Search code examples
pythonselectsplitsubstringextract

Select Substring from Larger String and Append to List


I'm currently doing some API work with Tenable.io, and I'm having some trouble selecting substrings. I'm sending requests for scan histories, and the API responds with a continuous string of all scans in JSON format. The response I get is a very large continuous string of data, and I need to select some substrings (a few values), and copy that to a list (just for now). Getting data into a list isn't where I'm stuck - I require some serious assistance with selecting the substrings I need. Each scan has the following attributes:

  • id
  • status
  • is_archived
  • targets
  • scan_uuid
  • reindexing
  • time_start (unix format)
  • time_end (unix format)

Each of these has a value/boolean following it (see below). I need a way to extract the values following "id":, "scan_uuid:", and "time_start": from the string (and put it in a list just for now).
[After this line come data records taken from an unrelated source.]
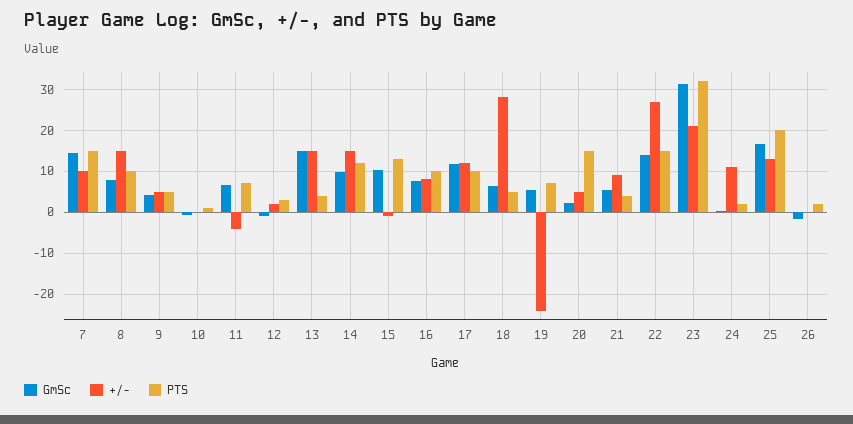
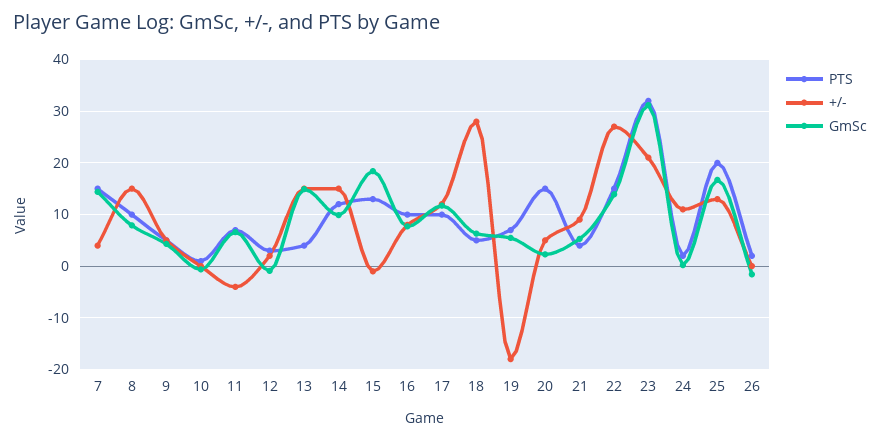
+/-, 7: 10 -> 4
GmSc, 15: 10 -> 18
+/-, 19: -24 -> -18

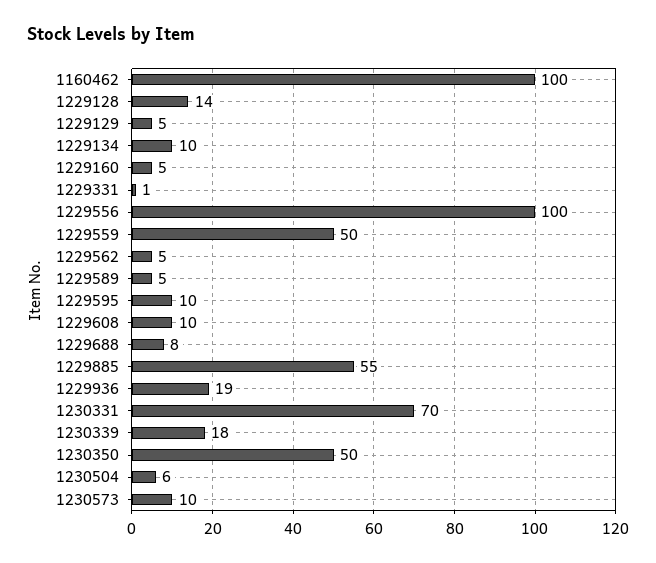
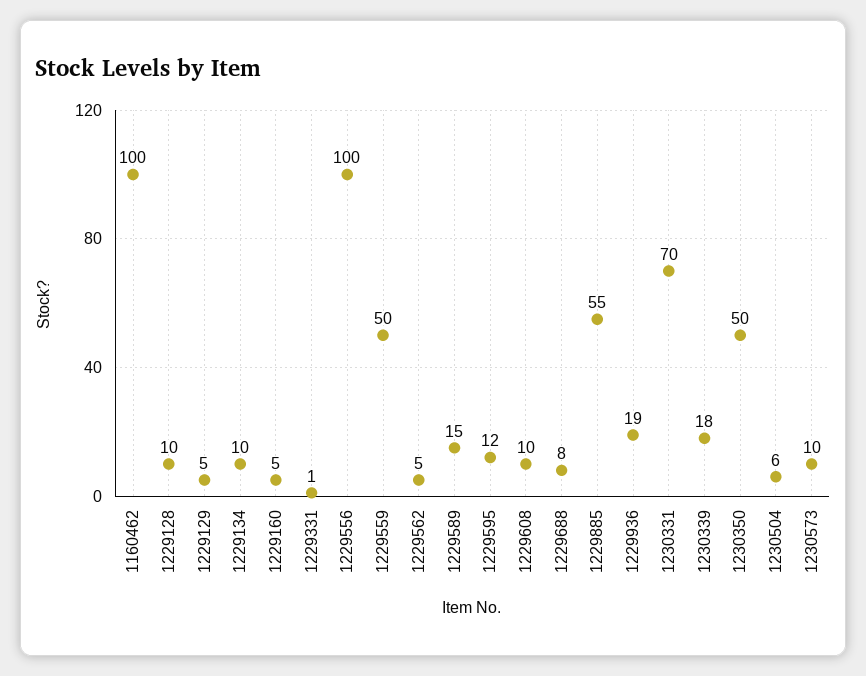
1229128: 14 -> 10
1229589: 5 -> 15
1229595: 10 -> 12

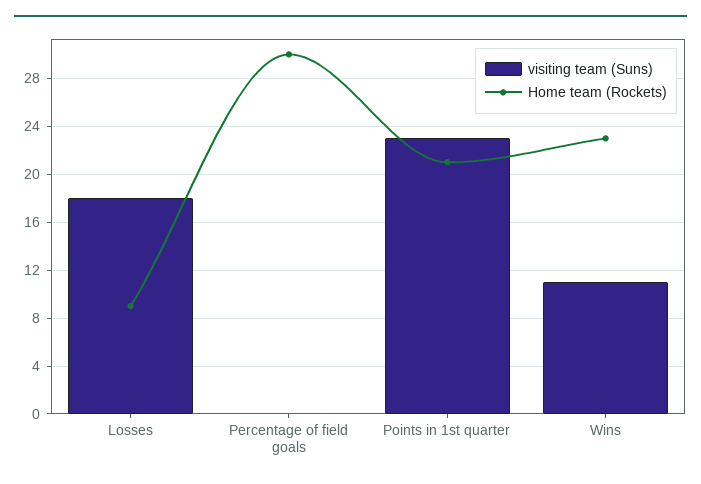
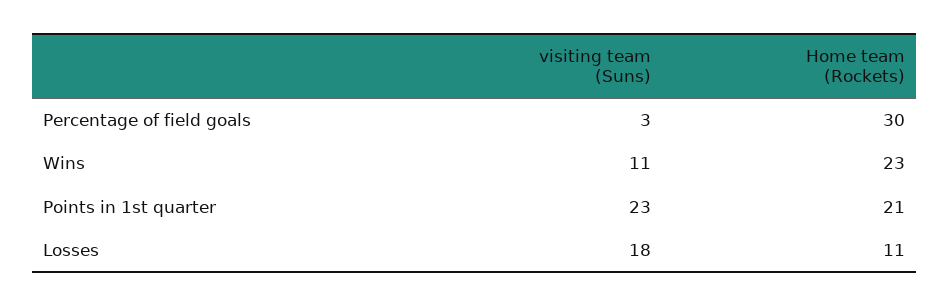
Home team (Rockets), Losses: 9 -> 11
visiting team (Suns), Percentage of field goals: 0 -> 3

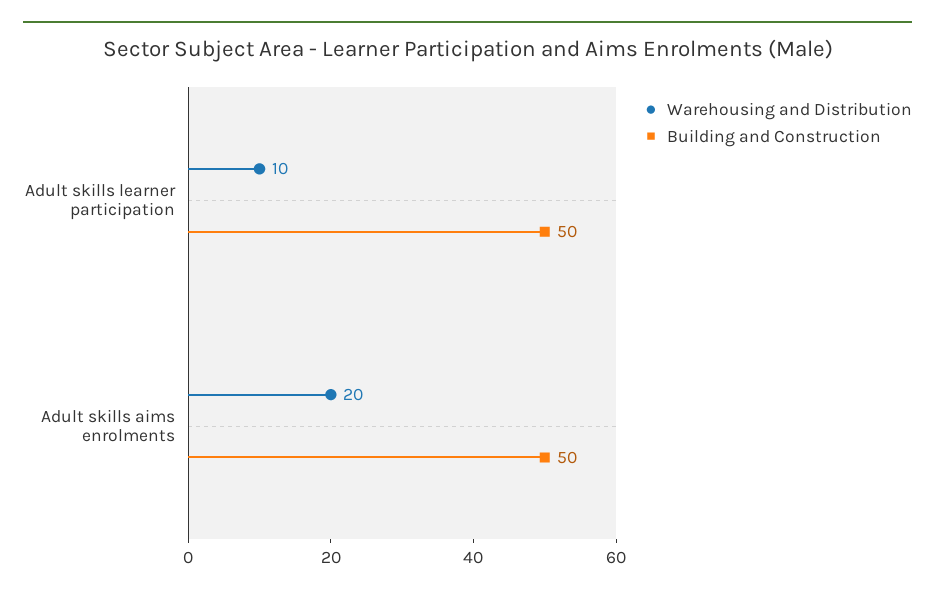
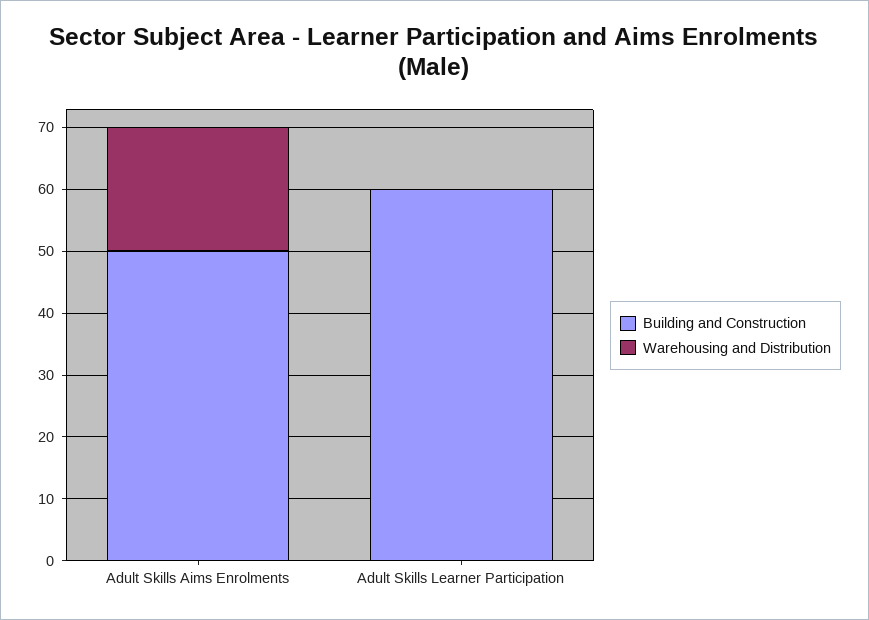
Warehousing and Distribution, Adult skills learner participation: 10 -> 0
Building and Construction, Adult skills learner participation: 50 -> 60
I'd like to do this without string.index, as this may break the script if the response length changes. There is also a new scan everyday, so the overall length of the response will change. Due to the nature of the data, I'd imagine the ideal solution would be to specify a condition that will select x amount of characters after "id":, "scan_uuid:", and "time_start":, and append them to a list, with the output looking something like:

scan_id_10_response = ["12345678", ""15b6e7cd-447b-84ab-84d3-48a62b18fe6c", "1639111111", etc, etc]

String is below - I've only included the data for 4 scans for simplicity's sake. I've also changed the values for security reasons, but the length & format of the values are the same.

scan_id_10_response = '{"pagination":{"offset":0,"total":119,"sort":[{"order":"DESC","name":"start_date"}],"limit":100},"history":[\
{"id":12345678,"status":"completed","is_archived":false,"targets":{"custom":false,"default":null},"visibility":"public","scan_uuid":"15b6e7cd-447b-84ab-84d3-48a62b18fe6c","reindexing":null,"time_start":1639111111,"time_end":1639111166},\
{"id":23456789,"status":"completed","is_archived":false,"targets":{"custom":false,"default":null},"visibility":"public","scan_uuid":"8a468cff-c64f-668a-3015-101c218b68ae","reindexing":null,"time_start":1632222222,"time_end":1632222255},\
{"id":34567890,"status":"completed","is_archived":false,"targets":{"custom":false,"default":null},"visibility":"public","scan_uuid":"84ea995a-584a-cc48-e352-8742a38c12ff","reindexing":null,"time_start":1639333333,"time_end":1639333344},\
{"id":45678901,"status":"completed","is_archived":false,"targets":{"custom":false,"default":null},"visibility":"public","scan_uuid":"48a95366-48a5-e468-a444-a4486cdd61a2","reindexing":null,"time_start":1639444444,"time_end":1639444455}\
]}'

Solution

  • Basically you can use the standard json module to parse the json string.
    Using that code snippet you obtain a dict you can then work with.

    import json
    c = json.loads(scan_id_10_response)
    

    Now you can for example create a list of list with the desired attributes:

    extracted_data = [[d['id'], d['scan_uuid'], d['time_start']] for d in c['history']]
    

    This returns for this particular example:

    [[12345678, '15b6e7cd-447b-84ab-84d3-48a62b18fe6c', 1639111111], 
     [23456789, '8a468cff-c64f-668a-3015-101c218b68ae', 1632222222], 
     [34567890, '84ea995a-584a-cc48-e352-8742a38c12ff', 1639333333], 
     [45678901, '48a95366-48a5-e468-a444-a4486cdd61a2', 1639444444]]
    

    If you only want one result at a time use a generator or iterate over the list

    gen_extracted = ([d['id'], d['scan_uuid'], d['time_start']] for d in x['history'])
    

    If you dont want to work with a dict i would reccomend you a look into regular expressions.